Exercise aim: From the entries below, count the lines with "KiCad". Write only the count.

Dataset entries:
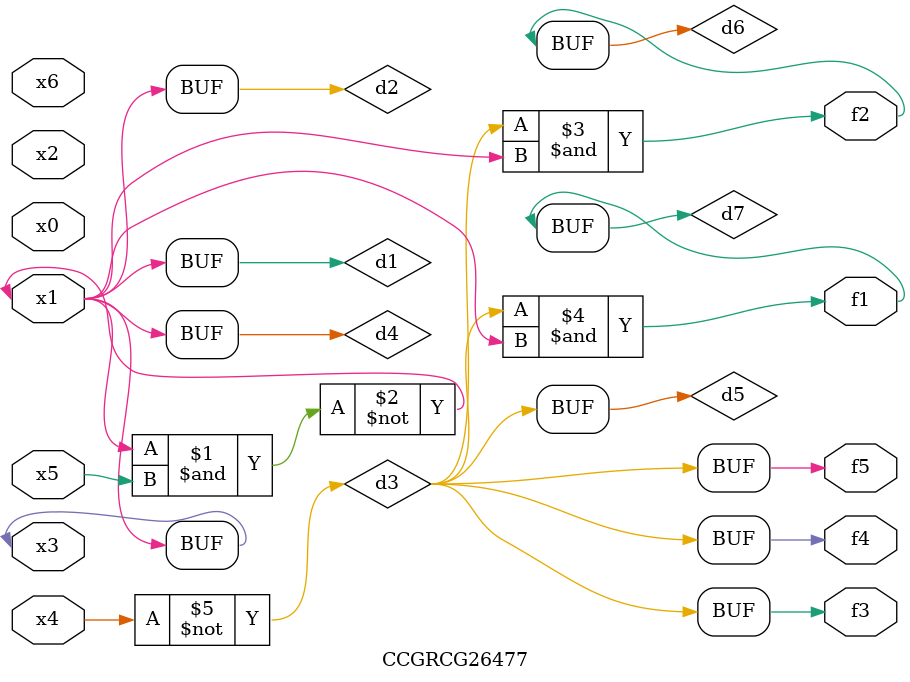
<source format=v>
module CCGRCG26477(
	input x0, x1, x2, x3, x4, x5, x6,
	output f1, f2, f3, f4, f5
);

	wire d1, d2, d3, d4, d5, d6, d7;

	buf (d1, x1, x3);
	nand (d2, x1, x5);
	not (d3, x4);
	buf (d4, d1, d2);
	buf (d5, d3);
	and (d6, d3, d4);
	and (d7, d3, d4);
	assign f1 = d7;
	assign f2 = d6;
	assign f3 = d5;
	assign f4 = d5;
	assign f5 = d5;
endmodule

</source>
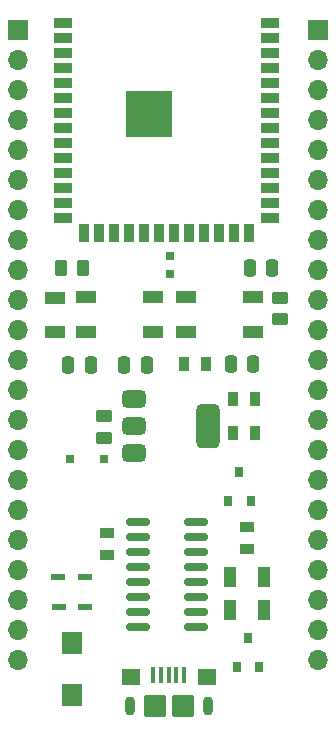
<source format=gbr>
%TF.GenerationSoftware,KiCad,Pcbnew,8.0.8*%
%TF.CreationDate,2025-02-25T12:41:36-05:00*%
%TF.ProjectId,pcb1,70636231-2e6b-4696-9361-645f70636258,rev?*%
%TF.SameCoordinates,Original*%
%TF.FileFunction,Soldermask,Top*%
%TF.FilePolarity,Negative*%
%FSLAX46Y46*%
G04 Gerber Fmt 4.6, Leading zero omitted, Abs format (unit mm)*
G04 Created by KiCad (PCBNEW 8.0.8) date 2025-02-25 12:41:36*
%MOMM*%
%LPD*%
G01*
G04 APERTURE LIST*
G04 Aperture macros list*
%AMRoundRect*
0 Rectangle with rounded corners*
0 $1 Rounding radius*
0 $2 $3 $4 $5 $6 $7 $8 $9 X,Y pos of 4 corners*
0 Add a 4 corners polygon primitive as box body*
4,1,4,$2,$3,$4,$5,$6,$7,$8,$9,$2,$3,0*
0 Add four circle primitives for the rounded corners*
1,1,$1+$1,$2,$3*
1,1,$1+$1,$4,$5*
1,1,$1+$1,$6,$7*
1,1,$1+$1,$8,$9*
0 Add four rect primitives between the rounded corners*
20,1,$1+$1,$2,$3,$4,$5,0*
20,1,$1+$1,$4,$5,$6,$7,0*
20,1,$1+$1,$6,$7,$8,$9,0*
20,1,$1+$1,$8,$9,$2,$3,0*%
G04 Aperture macros list end*
%ADD10R,1.016000X1.752600*%
%ADD11RoundRect,0.150000X-0.825000X-0.150000X0.825000X-0.150000X0.825000X0.150000X-0.825000X0.150000X0*%
%ADD12R,1.701800X1.879600*%
%ADD13R,0.799998X0.755599*%
%ADD14RoundRect,0.100000X-0.100000X-0.575000X0.100000X-0.575000X0.100000X0.575000X-0.100000X0.575000X0*%
%ADD15O,0.900000X1.600000*%
%ADD16RoundRect,0.250000X-0.550000X-0.450000X0.550000X-0.450000X0.550000X0.450000X-0.550000X0.450000X0*%
%ADD17RoundRect,0.250000X-0.700000X-0.700000X0.700000X-0.700000X0.700000X0.700000X-0.700000X0.700000X0*%
%ADD18RoundRect,0.250000X0.250000X0.475000X-0.250000X0.475000X-0.250000X-0.475000X0.250000X-0.475000X0*%
%ADD19R,0.863600X1.244600*%
%ADD20R,1.701800X0.990600*%
%ADD21R,0.660400X0.914400*%
%ADD22RoundRect,0.250000X0.450000X-0.262500X0.450000X0.262500X-0.450000X0.262500X-0.450000X-0.262500X0*%
%ADD23R,1.752600X1.016000*%
%ADD24RoundRect,0.250000X-0.250000X-0.475000X0.250000X-0.475000X0.250000X0.475000X-0.250000X0.475000X0*%
%ADD25R,1.500000X0.900000*%
%ADD26R,0.900000X1.500000*%
%ADD27C,0.600000*%
%ADD28R,3.900000X3.900000*%
%ADD29R,1.168400X0.482600*%
%ADD30RoundRect,0.375000X-0.625000X-0.375000X0.625000X-0.375000X0.625000X0.375000X-0.625000X0.375000X0*%
%ADD31RoundRect,0.500000X-0.500000X-1.400000X0.500000X-1.400000X0.500000X1.400000X-0.500000X1.400000X0*%
%ADD32R,1.244600X0.863600*%
%ADD33RoundRect,0.250000X-0.262500X-0.450000X0.262500X-0.450000X0.262500X0.450000X-0.262500X0.450000X0*%
%ADD34R,0.711200X0.787400*%
%ADD35R,1.700000X1.700000*%
%ADD36O,1.700000X1.700000*%
G04 APERTURE END LIST*
D10*
%TO.C,R3*%
X119583200Y-89763600D03*
X122428000Y-89763600D03*
%TD*%
D11*
%TO.C,U3*%
X111725000Y-82305000D03*
X111725000Y-83575000D03*
X111725000Y-84845000D03*
X111725000Y-86115000D03*
X111725000Y-87385000D03*
X111725000Y-88655000D03*
X111725000Y-89925000D03*
X111725000Y-91195000D03*
X116675000Y-91195000D03*
X116675000Y-89925000D03*
X116675000Y-88655000D03*
X116675000Y-87385000D03*
X116675000Y-86115000D03*
X116675000Y-84845000D03*
X116675000Y-83575000D03*
X116675000Y-82305000D03*
%TD*%
D12*
%TO.C,D3*%
X106172000Y-92583000D03*
X106172000Y-97002600D03*
%TD*%
D13*
%TO.C,R14*%
X114439700Y-59775801D03*
X114439700Y-61331399D03*
%TD*%
D14*
%TO.C,J1*%
X113060000Y-95255000D03*
X113710000Y-95255000D03*
X114360000Y-95255000D03*
X115010000Y-95255000D03*
X115660000Y-95255000D03*
D15*
X111060000Y-97930000D03*
D16*
X111160000Y-95480000D03*
D17*
X113160000Y-97930000D03*
X115560000Y-97930000D03*
D16*
X117560000Y-95480000D03*
D15*
X117660000Y-97930000D03*
%TD*%
D18*
%TO.C,C5*%
X112500000Y-69000000D03*
X110600000Y-69000000D03*
%TD*%
D19*
%TO.C,C8*%
X115684300Y-68985000D03*
X117538500Y-68985000D03*
%TD*%
D20*
%TO.C,SW2*%
X113026300Y-66270000D03*
X107311300Y-66270000D03*
X113026300Y-63270000D03*
X107311300Y-63270000D03*
%TD*%
D21*
%TO.C,Q2*%
X120099998Y-94615000D03*
X122000000Y-94615000D03*
X121049999Y-92125800D03*
%TD*%
D22*
%TO.C,R1*%
X123757800Y-65174500D03*
X123757800Y-63349500D03*
%TD*%
D19*
%TO.C,C1*%
X119773700Y-71932800D03*
X121627900Y-71932800D03*
%TD*%
D10*
%TO.C,R4*%
X119583200Y-87020400D03*
X122428000Y-87020400D03*
%TD*%
D19*
%TO.C,C2*%
X119772900Y-74800000D03*
X121627100Y-74800000D03*
%TD*%
D23*
%TO.C,R15*%
X104749600Y-66243200D03*
X104749600Y-63398400D03*
%TD*%
D22*
%TO.C,R13*%
X108900000Y-75212500D03*
X108900000Y-73387500D03*
%TD*%
D24*
%TO.C,C9*%
X121211300Y-60857000D03*
X123111300Y-60857000D03*
%TD*%
D20*
%TO.C,SW1*%
X115811300Y-63270000D03*
X121526300Y-63270000D03*
X115811300Y-66270000D03*
X121526300Y-66270000D03*
%TD*%
D18*
%TO.C,C10*%
X107750000Y-69000000D03*
X105850000Y-69000000D03*
%TD*%
D25*
%TO.C,U1*%
X105423000Y-40079000D03*
X105423000Y-41349000D03*
X105423000Y-42619000D03*
X105423000Y-43889000D03*
X105423000Y-45159000D03*
X105423000Y-46429000D03*
X105423000Y-47699000D03*
X105423000Y-48969000D03*
X105423000Y-50239000D03*
X105423000Y-51509000D03*
X105423000Y-52779000D03*
X105423000Y-54049000D03*
X105423000Y-55319000D03*
X105423000Y-56589000D03*
D26*
X107188000Y-57839000D03*
X108458000Y-57839000D03*
X109728000Y-57839000D03*
X110998000Y-57839000D03*
X112268000Y-57839000D03*
X113538000Y-57839000D03*
X114808000Y-57839000D03*
X116078000Y-57839000D03*
X117348000Y-57839000D03*
X118618000Y-57839000D03*
X119888000Y-57839000D03*
X121158000Y-57839000D03*
D25*
X122923000Y-56589000D03*
X122923000Y-55319000D03*
X122923000Y-54049000D03*
X122923000Y-52779000D03*
X122923000Y-51509000D03*
X122923000Y-50239000D03*
X122923000Y-48969000D03*
X122923000Y-47699000D03*
X122923000Y-46429000D03*
X122923000Y-45159000D03*
X122923000Y-43889000D03*
X122923000Y-42619000D03*
X122923000Y-41349000D03*
X122923000Y-40079000D03*
D27*
X111273000Y-47099000D03*
X111273000Y-48499000D03*
X111973000Y-46399000D03*
X111973000Y-47799000D03*
X111973000Y-49199000D03*
X112673000Y-47099000D03*
D28*
X112673000Y-47799000D03*
D27*
X112673000Y-48499000D03*
X113373000Y-46399000D03*
X113373000Y-47799000D03*
X113373000Y-49199000D03*
X114073000Y-47099000D03*
X114073000Y-48499000D03*
%TD*%
D29*
%TO.C,D4*%
X107238800Y-87020400D03*
X105003600Y-87020400D03*
%TD*%
D30*
%TO.C,U2*%
X111400000Y-71900000D03*
X111400000Y-74200000D03*
D31*
X117700000Y-74200000D03*
D30*
X111400000Y-76500000D03*
%TD*%
D32*
%TO.C,C6*%
X109093000Y-85128100D03*
X109093000Y-83273900D03*
%TD*%
D29*
%TO.C,D2*%
X107289600Y-89509600D03*
X105054400Y-89509600D03*
%TD*%
D21*
%TO.C,Q1*%
X119395199Y-80543400D03*
X121295201Y-80543400D03*
X120345200Y-78054200D03*
%TD*%
D33*
%TO.C,R2*%
X105246800Y-60857000D03*
X107071800Y-60857000D03*
%TD*%
D24*
%TO.C,C4*%
X119632800Y-68961000D03*
X121532800Y-68961000D03*
%TD*%
D34*
%TO.C,D5*%
X105989500Y-77035700D03*
X108910500Y-77035700D03*
%TD*%
D32*
%TO.C,C3*%
X120954800Y-82791300D03*
X120954800Y-84645500D03*
%TD*%
D35*
%TO.C,J3*%
X127000000Y-40640000D03*
D36*
X127000000Y-43180000D03*
X127000000Y-45720000D03*
X127000000Y-48260000D03*
X127000000Y-50800000D03*
X127000000Y-53340000D03*
X127000000Y-55880000D03*
X127000000Y-58420000D03*
X127000000Y-60960000D03*
X127000000Y-63500000D03*
X127000000Y-66040000D03*
X127000000Y-68580000D03*
X127000000Y-71120000D03*
X127000000Y-73660000D03*
X127000000Y-76200000D03*
X127000000Y-78740000D03*
X127000000Y-81280000D03*
X127000000Y-83820000D03*
X127000000Y-86360000D03*
X127000000Y-88900000D03*
X127000000Y-91440000D03*
X127000000Y-93980000D03*
%TD*%
D35*
%TO.C,J2*%
X101600000Y-40640000D03*
D36*
X101600000Y-43180000D03*
X101600000Y-45720000D03*
X101600000Y-48260000D03*
X101600000Y-50800000D03*
X101600000Y-53340000D03*
X101600000Y-55880000D03*
X101600000Y-58420000D03*
X101600000Y-60960000D03*
X101600000Y-63500000D03*
X101600000Y-66040000D03*
X101600000Y-68580000D03*
X101600000Y-71120000D03*
X101600000Y-73660000D03*
X101600000Y-76200000D03*
X101600000Y-78740000D03*
X101600000Y-81280000D03*
X101600000Y-83820000D03*
X101600000Y-86360000D03*
X101600000Y-88900000D03*
X101600000Y-91440000D03*
X101600000Y-93980000D03*
%TD*%
M02*

</source>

Task response: 2